Seventh paper is a JETTA Letter contributed by J. Rao from Vignan’s Institute of Engineering for Women, Visakhapatnam, Andhra Pradesh India, T. Rao from GITAM University, Visakhapatnam, Andhra Pradesh, India, Ramya from Government Polytechnic for Women, Srikakulam, Andhra Pradesh, India, and Ajaykumar and Trinadh from Sir C. R. Reddy College of Engineering, Eluru, West Godavari District, Andhra Pradesh, India. They present an approximate multiplier design using the Karatsuba algorithm (see following paragraphs). In this algorithm, the two multiplicands are split into four integers, each with fewer digits. The final product is then obtained through multiplications and additions of those integers. Savings in circuit area, power and delay come from the reduced multiplication complexity due to shorter operands. In the technique presented in the paper the operands are rounded off prior to multiplying. The results show improved performance.

There is an interesting story about the Karatsuba multiplication algorithm.

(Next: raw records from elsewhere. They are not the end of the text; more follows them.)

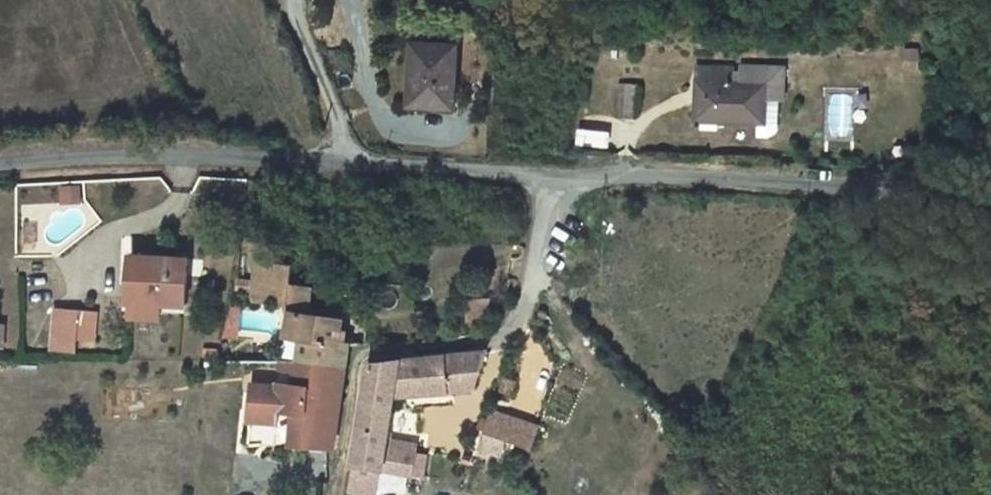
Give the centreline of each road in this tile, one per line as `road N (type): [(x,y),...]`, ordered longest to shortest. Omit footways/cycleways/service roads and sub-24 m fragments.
road 1 (unclassified): [(0,172),(175,153),(990,197)]
road 2 (track): [(356,162),(283,0)]

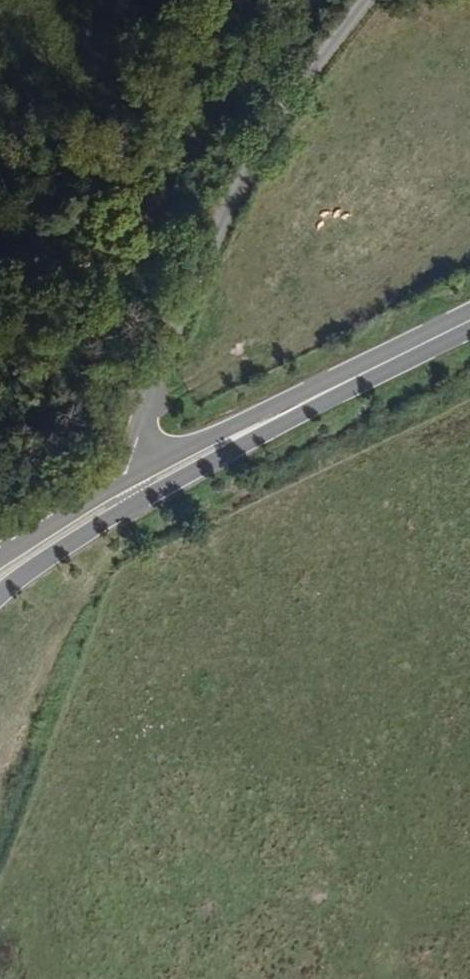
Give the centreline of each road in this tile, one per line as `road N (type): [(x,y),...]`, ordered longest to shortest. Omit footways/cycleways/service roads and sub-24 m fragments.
road 1 (secondary): [(118,499),(469,324)]
road 2 (track): [(0,256),(206,247)]
road 3 (secondary): [(0,596),(80,539),(118,499)]
road 4 (secondary): [(118,499),(0,560)]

You must have heard about the Russian mathematician Andrey Kolmogorov. In 1960, at a seminar he presented his conjecture on integer multiplication complexity being proportional to the square of the number of digits in multiplicands. Soon afterwards Anatoly Karatsuba, a student attending the seminar, brought a faster algorithm to Kolmogorov, who at once wrote it up and sent for publication in the name of Karatsuba. The paper appeared in 1962 and it was only after receiving the author’s reprint that Karatsuba learnt about the publication of his invention.

Multiplication of integers consists of multiplications of digits and several additions. In terms of complexity multiplications dominate and additions are neglected. Thus, we arrive at Kolmogorov’s conjecture. Karatsuba’s algorithm splits the two multiplicands into four integers, each with half as many digits. It then uses three multiplications among these integers to produce the result. Multiplicand splitting was known to Charles Babbage who designed the difference engine almost a century earlier. However, his split multiplicands required four products. It is Karatsuba’s three products that are responsible for the reduced complexity. Also, recursive splitting of multiplicands and repeated applications of the three-product procedure produce a neat sub-quadratic complexity algorithm.